Exercise: From the data below, return only the lines from the one with "click(333, 54)" through the one with "click(170, 36)", exact and inclusive, with pictures left out.

Records for this exercise:

▬▬▬▬▬▬▬▬▬▬

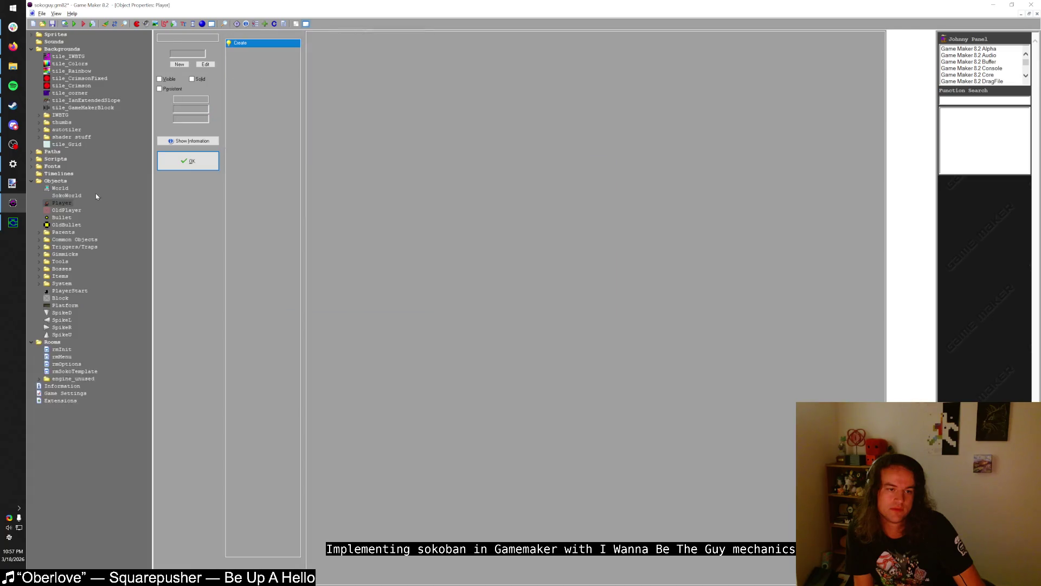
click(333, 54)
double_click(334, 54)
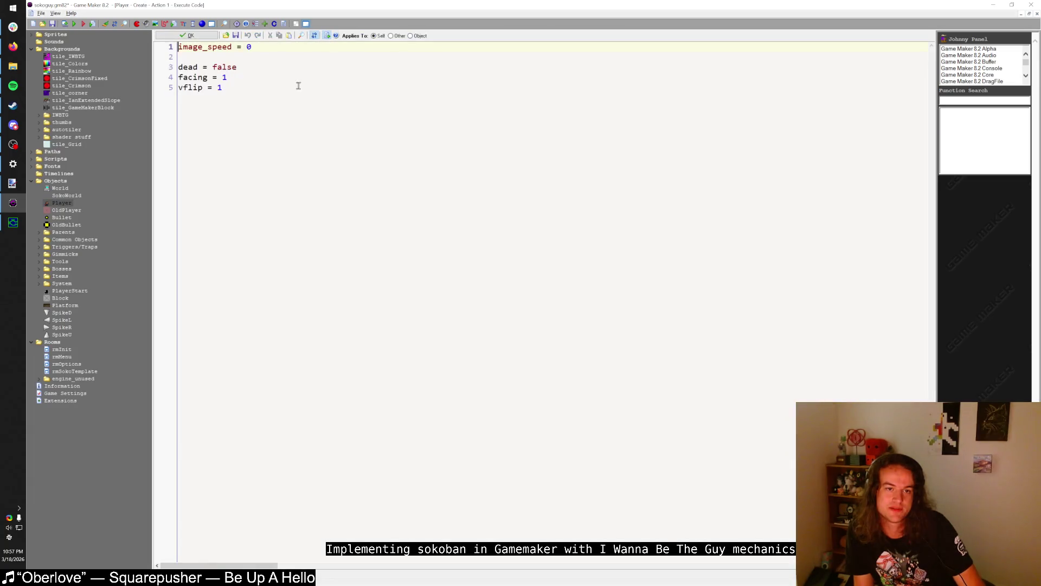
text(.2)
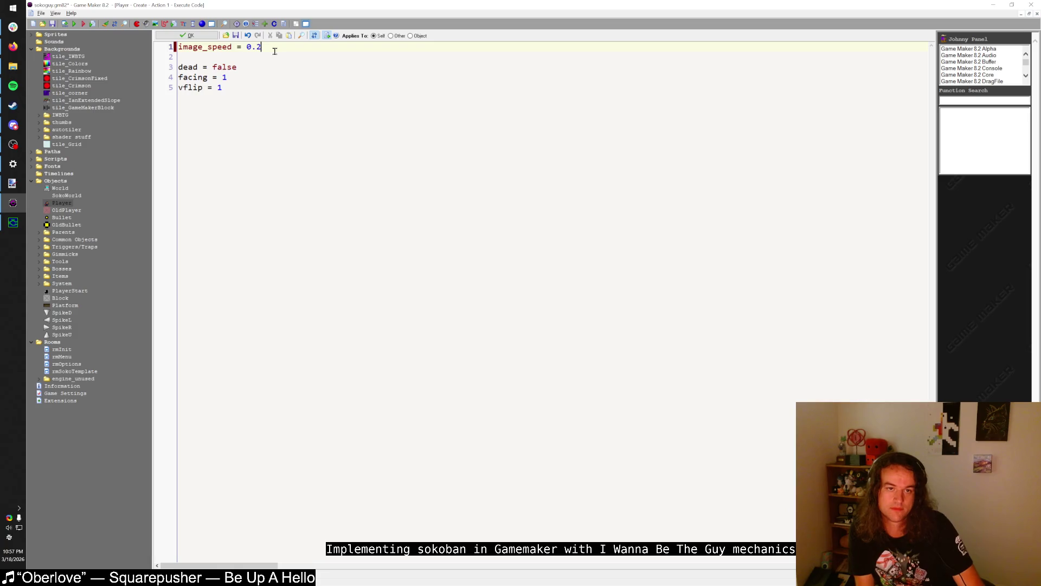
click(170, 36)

▬▬▬▬▬▬▬▬▬▬

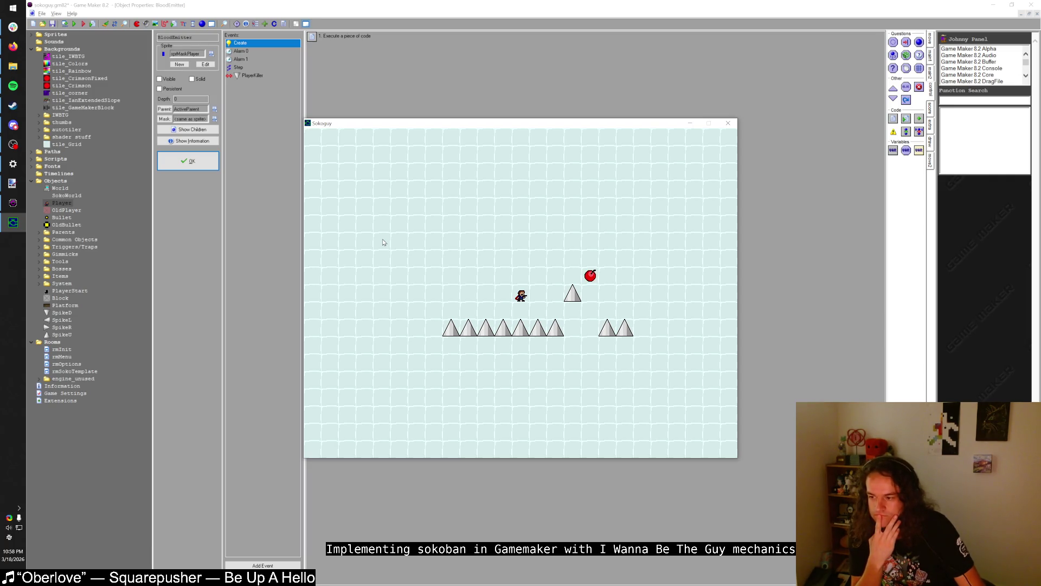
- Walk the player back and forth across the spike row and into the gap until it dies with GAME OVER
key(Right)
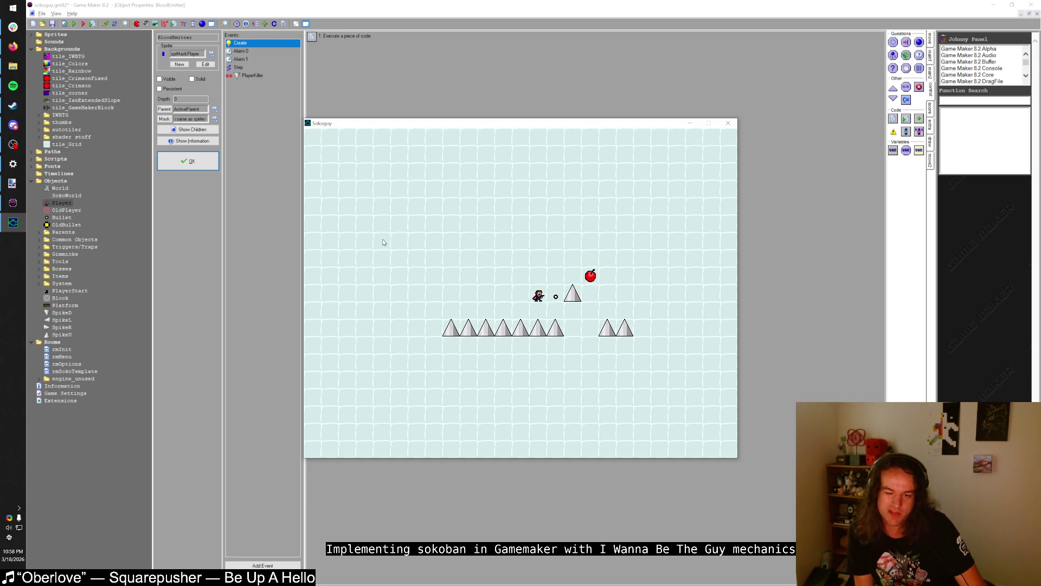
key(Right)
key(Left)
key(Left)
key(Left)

▬▬▬▬▬▬▬▬▬▬

Written response:
click(333, 54)
double_click(334, 54)
text(.2)
click(170, 36)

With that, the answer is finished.